→ **Activity**: Take the entries below and print, exactly, the stretch from the line containing "at Chapel Hill" through the line containing "Patients or Other", both included.

(Source records)
"""

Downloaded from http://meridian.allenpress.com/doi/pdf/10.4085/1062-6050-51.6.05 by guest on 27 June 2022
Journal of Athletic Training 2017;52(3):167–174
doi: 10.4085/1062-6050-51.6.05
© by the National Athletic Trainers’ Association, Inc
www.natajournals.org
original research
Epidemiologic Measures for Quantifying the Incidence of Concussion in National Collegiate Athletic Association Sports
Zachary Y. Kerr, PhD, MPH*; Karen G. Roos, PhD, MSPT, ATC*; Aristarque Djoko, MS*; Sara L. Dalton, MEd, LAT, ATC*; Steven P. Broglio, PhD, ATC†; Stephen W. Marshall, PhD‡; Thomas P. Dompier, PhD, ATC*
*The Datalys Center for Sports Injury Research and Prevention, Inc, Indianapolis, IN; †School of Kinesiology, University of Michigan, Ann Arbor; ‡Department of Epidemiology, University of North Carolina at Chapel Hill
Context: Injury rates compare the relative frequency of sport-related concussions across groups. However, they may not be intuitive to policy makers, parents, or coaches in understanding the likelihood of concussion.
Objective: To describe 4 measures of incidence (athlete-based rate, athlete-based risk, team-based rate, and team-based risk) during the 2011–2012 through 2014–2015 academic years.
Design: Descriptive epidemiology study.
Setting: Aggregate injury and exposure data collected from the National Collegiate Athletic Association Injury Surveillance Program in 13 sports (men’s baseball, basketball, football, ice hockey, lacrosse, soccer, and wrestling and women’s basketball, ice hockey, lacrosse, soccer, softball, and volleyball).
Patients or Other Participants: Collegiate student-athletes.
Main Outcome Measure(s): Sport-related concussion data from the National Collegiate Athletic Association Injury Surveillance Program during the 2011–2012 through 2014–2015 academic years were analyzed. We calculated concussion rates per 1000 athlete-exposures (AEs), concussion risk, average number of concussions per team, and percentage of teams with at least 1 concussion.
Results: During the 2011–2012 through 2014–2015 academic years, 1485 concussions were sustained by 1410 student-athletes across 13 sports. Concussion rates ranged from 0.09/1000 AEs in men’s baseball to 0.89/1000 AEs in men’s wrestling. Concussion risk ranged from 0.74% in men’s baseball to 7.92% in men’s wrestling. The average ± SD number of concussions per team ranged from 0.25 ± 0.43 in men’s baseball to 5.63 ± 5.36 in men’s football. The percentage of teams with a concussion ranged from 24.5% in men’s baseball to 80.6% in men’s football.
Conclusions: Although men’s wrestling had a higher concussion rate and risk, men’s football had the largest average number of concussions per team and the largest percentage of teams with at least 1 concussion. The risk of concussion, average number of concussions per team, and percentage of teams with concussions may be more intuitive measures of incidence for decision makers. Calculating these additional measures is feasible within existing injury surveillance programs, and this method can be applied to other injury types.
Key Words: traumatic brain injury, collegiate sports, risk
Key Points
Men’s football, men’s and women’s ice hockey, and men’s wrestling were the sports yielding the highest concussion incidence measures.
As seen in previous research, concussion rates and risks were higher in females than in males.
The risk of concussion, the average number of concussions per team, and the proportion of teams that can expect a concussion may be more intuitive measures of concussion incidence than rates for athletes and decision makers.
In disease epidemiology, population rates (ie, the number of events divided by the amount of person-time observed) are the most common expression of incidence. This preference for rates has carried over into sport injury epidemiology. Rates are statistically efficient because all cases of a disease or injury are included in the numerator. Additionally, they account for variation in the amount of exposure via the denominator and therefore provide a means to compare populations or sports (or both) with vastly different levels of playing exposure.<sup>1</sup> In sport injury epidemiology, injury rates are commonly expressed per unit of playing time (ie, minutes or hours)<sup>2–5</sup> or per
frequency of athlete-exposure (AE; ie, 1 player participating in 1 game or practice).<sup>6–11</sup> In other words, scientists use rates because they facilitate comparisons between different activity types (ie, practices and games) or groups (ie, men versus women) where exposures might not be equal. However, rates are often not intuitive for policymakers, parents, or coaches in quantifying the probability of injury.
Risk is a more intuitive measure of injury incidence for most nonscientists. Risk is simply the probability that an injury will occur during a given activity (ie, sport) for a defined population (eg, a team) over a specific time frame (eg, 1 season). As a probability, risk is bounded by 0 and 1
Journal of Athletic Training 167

"""

→ **Written solution**:
*The Datalys Center for Sports Injury Research and Prevention, Inc, Indianapolis, IN; †School of Kinesiology, University of Michigan, Ann Arbor; ‡Department of Epidemiology, University of North Carolina at Chapel Hill
Context: Injury rates compare the relative frequency of sport-related concussions across groups. However, they may not be intuitive to policy makers, parents, or coaches in understanding the likelihood of concussion.
Objective: To describe 4 measures of incidence (athlete-based rate, athlete-based risk, team-based rate, and team-based risk) during the 2011–2012 through 2014–2015 academic years.
Design: Descriptive epidemiology study.
Setting: Aggregate injury and exposure data collected from the National Collegiate Athletic Association Injury Surveillance Program in 13 sports (men’s baseball, basketball, football, ice hockey, lacrosse, soccer, and wrestling and women’s basketball, ice hockey, lacrosse, soccer, softball, and volleyball).
Patients or Other Participants: Collegiate student-athletes.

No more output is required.